Panel tackles issues raised in ‘Jewish American’ film

Panel tackles issues raised in ‘Jewish American’ film

Why "Jewish Americans" and not "American Jews"? That’s the question director David Grubin has been asked many times about the title of his most recent PBS documentary, "The Jewish Americans."

His answer, in an interview last week at Temple Emanu-El in Closter: "We say African-Americans and Latino-Americans, so the title is in keeping with that tradition."

Grubin, who moderated a panel discussion there based on the film, added, "It also affirms the idea that Jews have been changed by being in America."

The documentary tells how a minority became part of mainstream America, and the title, in Grubin’s view, captures the struggle of how Jews hold on to their identity.

The debate about what Jews would like to be called — Jewish Americans or American Jews — appears at the beginning of the multi-part documentary.

What made the Jewish immigrant experience different from that of others, said Grubin, is that Jews came to stay because they had nothing to go back to. Other immigrants, on the contrary, had some place to return, and they made money here and then went back home, he said.

He made the documentary not only for Jews but for all Americans, he said, and tried to explain in it that Jews are a "very complicated minority, because they are not only a religious group, but also a cultural, ethnic, and historical group."

The documentary, shown in January on PBS, follows Jewish life in America from the 17th century to the present. It has a companion book, "The Jewish Americans: Three Centuries of Jewish Life In America," by Beth Wenger (Doubleday, $’6.40).

Grubin has produced more than 100 films about history, art, poetry, and science, as well as biographies of four American presidents. He has won awards as a writer, a director, and a cinematographer, including an Emmy.

Explaining to the approximately 100 people that attended the panel how he made the film, Grubin said he originally planned it for four hours, but found so much material that he had to extend it to six.

He shot 150 hours of film, had access to ’50 archives, found some 10,000 photographs, and interviewed more than 100 people.

"Jews like to talk," he said smiling.

The panel included Arnold M. Eisen, chancellor of the Jewish Theological Seminary; Shuly Rubin Schwartz, author of "The Rabbi’s Wife: The Rebbetzin in American Jewish Life" and dean of the Albert A. List College of Jewish Studies at JTS; and Rabbi Alan Silverstein of Cong. Agudath Israel in Caldwell.

Schwartz, opening the panel, said that one aspect that stands out in "The Jewish Americans" is that the range of opportunities to be involved in Jewish life is "enormous."

"Each Jew has the possibility to choose from so many options and try to find his or her place in the American Jewish landscape," she said. Although this is fulfilling, she added, it is also scary, because it involves choice, which means "we can opt out or opt in."

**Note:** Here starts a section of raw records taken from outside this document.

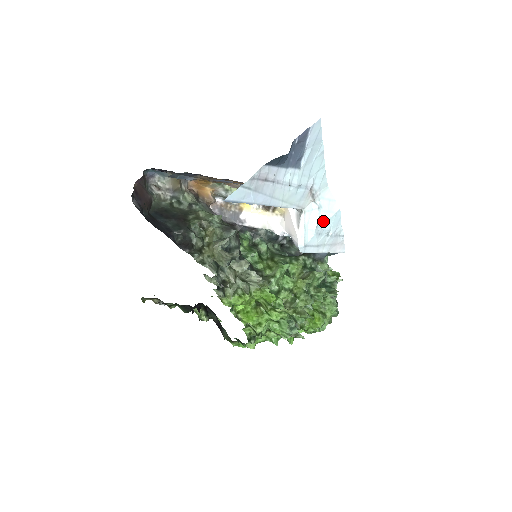
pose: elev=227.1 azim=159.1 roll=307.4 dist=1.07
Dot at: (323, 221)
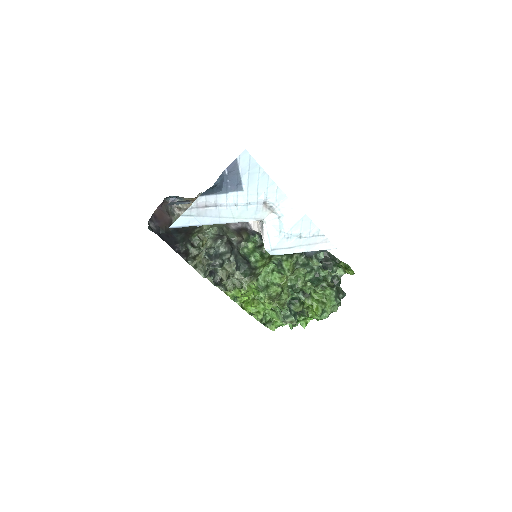
Dot at: (288, 227)
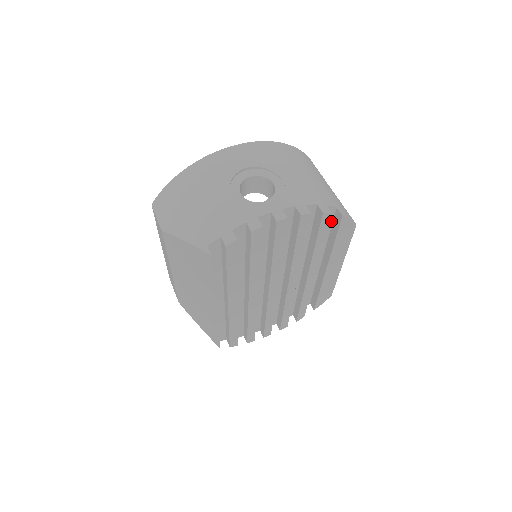
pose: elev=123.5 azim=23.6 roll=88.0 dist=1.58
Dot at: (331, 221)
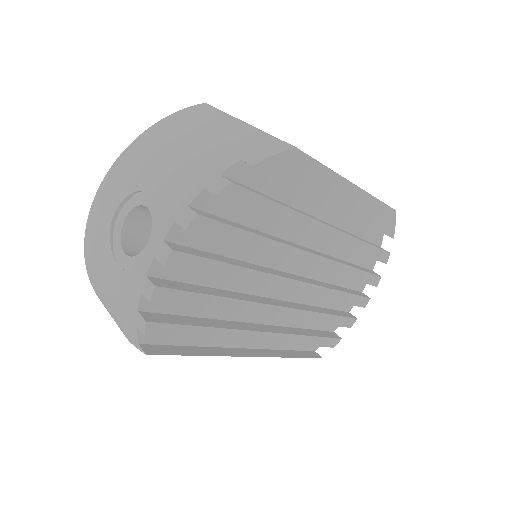
Dot at: (261, 174)
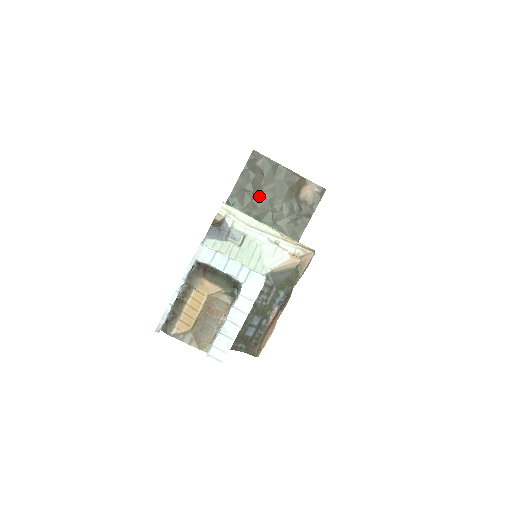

Silverstein, on the other hand, said that the "single one most important issue" in America has been the separation between Church and State, which has enabled religion to thrive. There has been a breakdown in religious leadership in England, Italy, and Israel but "we see its great strength in America. Jews have benefited tremendously and we should try very hard to preserve that."

Speaking about Jewish identity, Eisen said that young Jews are traumatized by the Holocaust and Jewish history and, despite how positive things are for Jews in America, some Jews expect to see anti-Semitism here in their lifetimes.

Today, he said, "you had better give people a good reason to be Jewish [and] we can’t simply say it is because our grandparents were Jews or because we lost too many people in the Holocaust."

Young Jews, he added, "aren’t sure about this tribal thing and, in fact, are upset by it. Some kids see [being urged] to marry another Jew as racist."

He said that he, like most people at the gathering, wants to have children and grandchildren who are Jewish, but he wouldn’t be disappointed if they end up living in another country and don’t have the liberties and privileges that America offers.

The panel followed JTS’s ‘008 New Jersey regional dinner, in which community leaders Jack and Lynne Hendler of Closter and Rabbi Joel Roth of Englewood, professor of Talmud and Jewish law at the seminary, were honored.

The Hendlers received the Erich Holzer Community Service Award. Roth, an expert on Jewish law, received the Rabbi Louis Finkelstein Rabbinic Leadership Award, named for a former chancellor of the seminary.